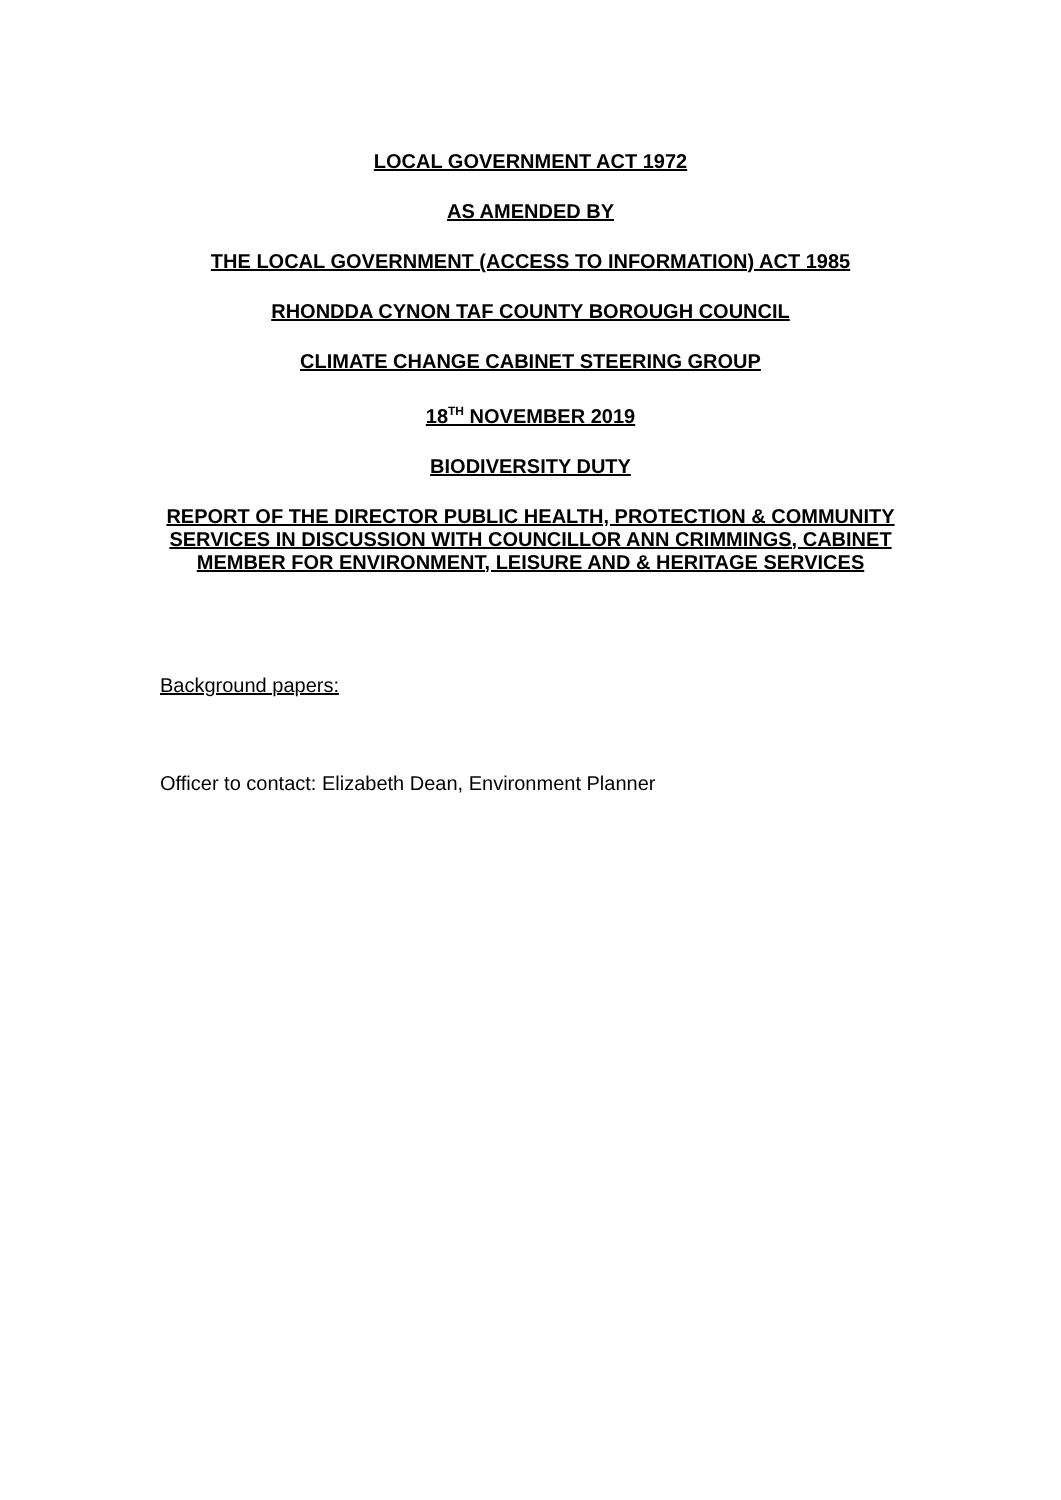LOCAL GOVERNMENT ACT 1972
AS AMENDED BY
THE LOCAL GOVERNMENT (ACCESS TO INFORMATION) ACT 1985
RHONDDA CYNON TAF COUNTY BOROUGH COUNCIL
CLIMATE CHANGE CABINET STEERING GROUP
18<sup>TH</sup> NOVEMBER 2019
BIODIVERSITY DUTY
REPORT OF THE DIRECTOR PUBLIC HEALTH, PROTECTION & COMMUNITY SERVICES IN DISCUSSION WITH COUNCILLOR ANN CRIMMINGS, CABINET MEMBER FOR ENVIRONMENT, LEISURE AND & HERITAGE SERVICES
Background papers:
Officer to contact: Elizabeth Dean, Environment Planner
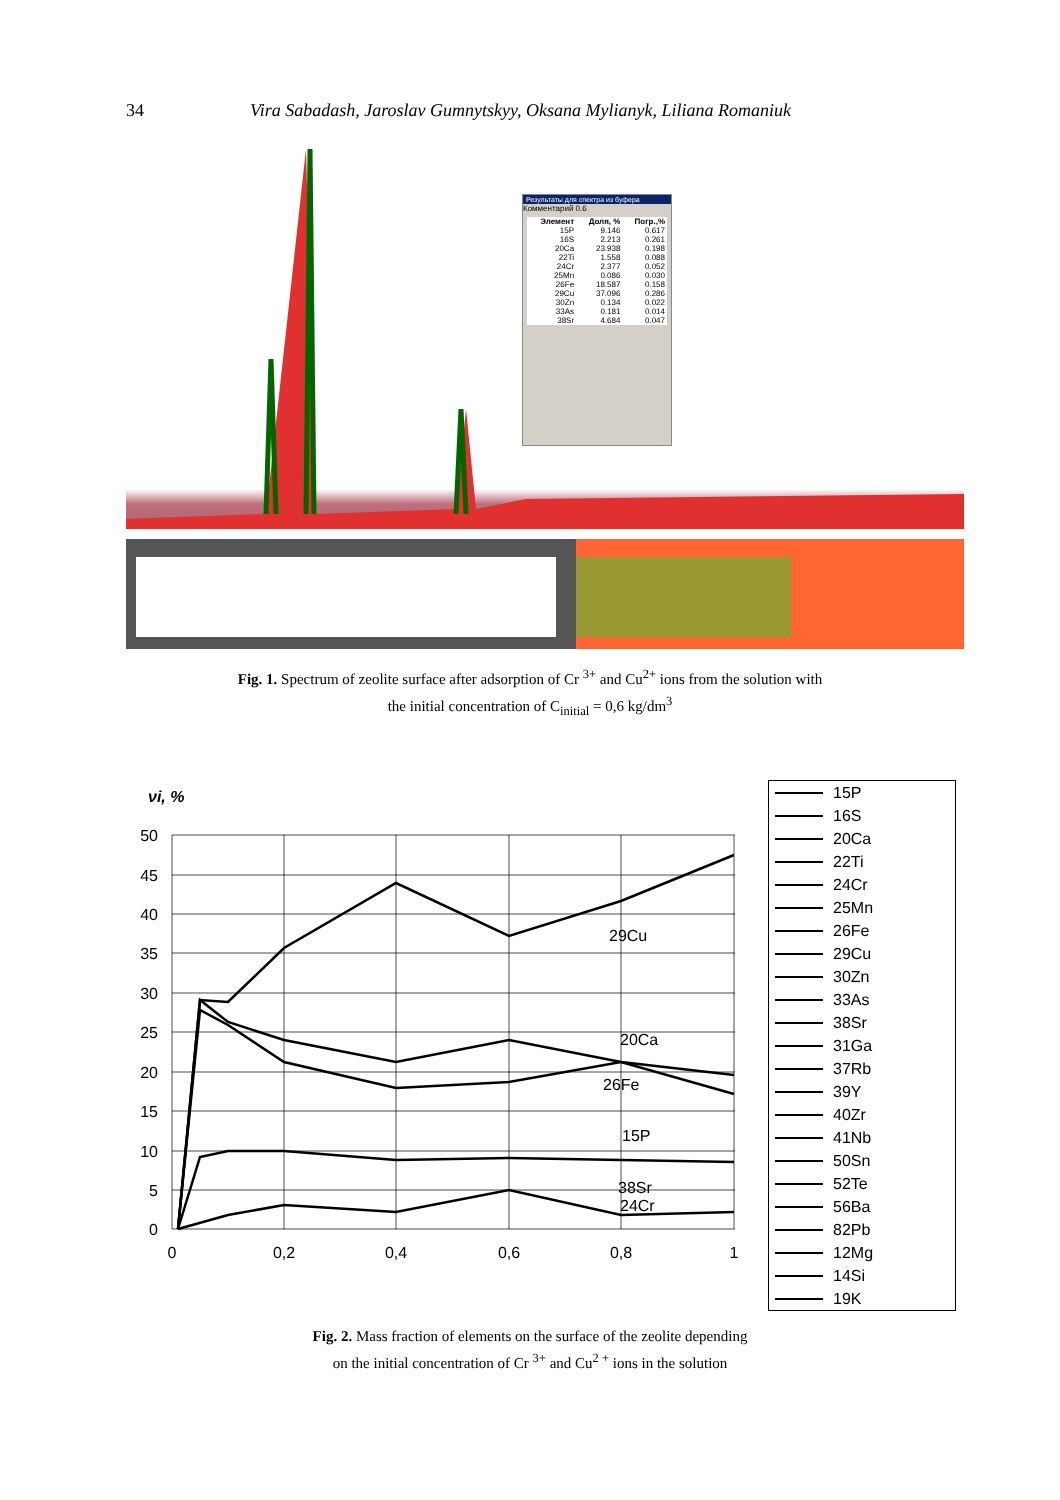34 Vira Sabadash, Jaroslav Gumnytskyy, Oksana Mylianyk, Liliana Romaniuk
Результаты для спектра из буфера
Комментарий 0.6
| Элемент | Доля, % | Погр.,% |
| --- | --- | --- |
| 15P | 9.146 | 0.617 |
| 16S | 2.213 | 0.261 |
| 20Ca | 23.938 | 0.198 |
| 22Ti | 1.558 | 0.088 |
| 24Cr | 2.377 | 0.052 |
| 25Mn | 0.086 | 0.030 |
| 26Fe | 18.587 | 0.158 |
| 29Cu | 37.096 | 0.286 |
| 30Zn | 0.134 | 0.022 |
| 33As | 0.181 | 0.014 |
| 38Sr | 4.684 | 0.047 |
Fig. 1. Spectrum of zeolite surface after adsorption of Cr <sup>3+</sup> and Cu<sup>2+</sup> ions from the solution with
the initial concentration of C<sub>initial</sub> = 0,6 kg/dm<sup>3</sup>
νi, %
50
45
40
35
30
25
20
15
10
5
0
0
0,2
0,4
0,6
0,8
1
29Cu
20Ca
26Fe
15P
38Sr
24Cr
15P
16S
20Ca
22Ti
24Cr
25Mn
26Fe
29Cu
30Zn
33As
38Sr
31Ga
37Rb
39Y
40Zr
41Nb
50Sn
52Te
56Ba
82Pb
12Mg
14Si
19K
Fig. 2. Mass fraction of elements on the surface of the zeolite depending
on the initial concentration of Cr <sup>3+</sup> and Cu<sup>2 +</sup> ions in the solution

◆ ◆ ◆ ◆

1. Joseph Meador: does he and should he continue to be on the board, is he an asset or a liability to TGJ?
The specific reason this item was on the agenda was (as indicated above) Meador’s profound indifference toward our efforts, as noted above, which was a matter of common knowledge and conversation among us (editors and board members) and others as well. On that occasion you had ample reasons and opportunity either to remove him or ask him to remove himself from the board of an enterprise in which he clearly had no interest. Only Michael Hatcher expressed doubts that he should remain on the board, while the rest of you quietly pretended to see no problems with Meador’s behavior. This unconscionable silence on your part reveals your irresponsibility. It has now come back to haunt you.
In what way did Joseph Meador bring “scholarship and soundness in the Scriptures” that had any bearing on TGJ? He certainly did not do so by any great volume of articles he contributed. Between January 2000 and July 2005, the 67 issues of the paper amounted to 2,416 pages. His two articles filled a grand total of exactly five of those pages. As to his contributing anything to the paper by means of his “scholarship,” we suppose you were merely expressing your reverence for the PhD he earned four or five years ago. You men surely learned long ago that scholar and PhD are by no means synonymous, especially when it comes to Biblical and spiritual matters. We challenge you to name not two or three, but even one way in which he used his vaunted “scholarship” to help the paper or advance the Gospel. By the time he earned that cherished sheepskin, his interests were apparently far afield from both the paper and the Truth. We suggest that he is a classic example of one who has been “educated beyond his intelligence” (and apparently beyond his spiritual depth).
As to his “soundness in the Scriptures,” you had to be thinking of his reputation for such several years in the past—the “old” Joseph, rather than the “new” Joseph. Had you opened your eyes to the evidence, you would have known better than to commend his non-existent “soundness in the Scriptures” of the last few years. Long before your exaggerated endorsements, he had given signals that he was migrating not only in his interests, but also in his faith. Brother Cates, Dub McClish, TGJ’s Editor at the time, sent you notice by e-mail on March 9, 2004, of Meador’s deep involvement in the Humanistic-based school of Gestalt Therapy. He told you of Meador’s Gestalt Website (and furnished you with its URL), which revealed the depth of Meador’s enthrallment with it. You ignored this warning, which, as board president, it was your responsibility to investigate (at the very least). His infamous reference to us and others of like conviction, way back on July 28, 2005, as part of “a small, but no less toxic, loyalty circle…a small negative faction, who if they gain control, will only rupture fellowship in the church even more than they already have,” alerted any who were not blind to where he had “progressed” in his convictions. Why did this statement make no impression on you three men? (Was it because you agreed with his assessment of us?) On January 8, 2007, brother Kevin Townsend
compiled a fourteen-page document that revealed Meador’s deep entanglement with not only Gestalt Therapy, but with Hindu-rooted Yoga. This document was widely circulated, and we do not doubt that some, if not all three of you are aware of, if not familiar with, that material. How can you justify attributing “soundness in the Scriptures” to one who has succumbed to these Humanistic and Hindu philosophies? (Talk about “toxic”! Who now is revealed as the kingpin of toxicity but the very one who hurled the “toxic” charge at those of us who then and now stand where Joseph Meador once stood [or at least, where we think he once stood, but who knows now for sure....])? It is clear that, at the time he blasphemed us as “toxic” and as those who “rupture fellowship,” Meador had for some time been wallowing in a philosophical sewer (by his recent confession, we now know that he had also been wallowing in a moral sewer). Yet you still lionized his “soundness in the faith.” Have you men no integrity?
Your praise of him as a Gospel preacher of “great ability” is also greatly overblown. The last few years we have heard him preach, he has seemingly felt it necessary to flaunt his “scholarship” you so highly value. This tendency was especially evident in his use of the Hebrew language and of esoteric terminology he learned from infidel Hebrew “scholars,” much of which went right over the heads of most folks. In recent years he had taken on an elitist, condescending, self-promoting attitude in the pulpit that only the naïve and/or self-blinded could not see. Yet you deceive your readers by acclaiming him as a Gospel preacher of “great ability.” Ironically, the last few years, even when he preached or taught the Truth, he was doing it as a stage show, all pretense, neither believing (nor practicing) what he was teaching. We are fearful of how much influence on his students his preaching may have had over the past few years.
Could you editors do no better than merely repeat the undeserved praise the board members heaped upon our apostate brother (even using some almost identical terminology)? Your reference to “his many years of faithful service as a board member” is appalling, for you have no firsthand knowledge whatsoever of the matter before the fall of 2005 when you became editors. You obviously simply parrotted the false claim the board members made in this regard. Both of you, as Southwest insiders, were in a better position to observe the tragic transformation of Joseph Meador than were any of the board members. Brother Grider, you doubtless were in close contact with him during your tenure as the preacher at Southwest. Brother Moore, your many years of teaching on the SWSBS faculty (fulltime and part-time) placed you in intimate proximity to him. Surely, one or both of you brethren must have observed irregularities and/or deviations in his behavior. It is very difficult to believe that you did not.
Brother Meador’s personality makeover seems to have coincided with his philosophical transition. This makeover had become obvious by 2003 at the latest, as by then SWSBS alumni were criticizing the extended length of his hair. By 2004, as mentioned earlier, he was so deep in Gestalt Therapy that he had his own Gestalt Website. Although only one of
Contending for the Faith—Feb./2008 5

◆ ◆ ◆ ◆

**WHAT IS BEING ASKED**
What is needed is an exact copy of the lines above, from the one containing "2.377 | 0.052 |" through the one containing "on the initial", with nothing added.

**EXPECTED ANSWER**
| 24Cr | 2.377 | 0.052 |
| 25Mn | 0.086 | 0.030 |
| 26Fe | 18.587 | 0.158 |
| 29Cu | 37.096 | 0.286 |
| 30Zn | 0.134 | 0.022 |
| 33As | 0.181 | 0.014 |
| 38Sr | 4.684 | 0.047 |
Fig. 1. Spectrum of zeolite surface after adsorption of Cr <sup>3+</sup> and Cu<sup>2+</sup> ions from the solution with
the initial concentration of C<sub>initial</sub> = 0,6 kg/dm<sup>3</sup>
νi, %
50
45
40
35
30
25
20
15
10
5
0
0
0,2
0,4
0,6
0,8
1
29Cu
20Ca
26Fe
15P
38Sr
24Cr
15P
16S
20Ca
22Ti
24Cr
25Mn
26Fe
29Cu
30Zn
33As
38Sr
31Ga
37Rb
39Y
40Zr
41Nb
50Sn
52Te
56Ba
82Pb
12Mg
14Si
19K
Fig. 2. Mass fraction of elements on the surface of the zeolite depending
on the initial concentration of Cr <sup>3+</sup> and Cu<sup>2 +</sup> ions in the solution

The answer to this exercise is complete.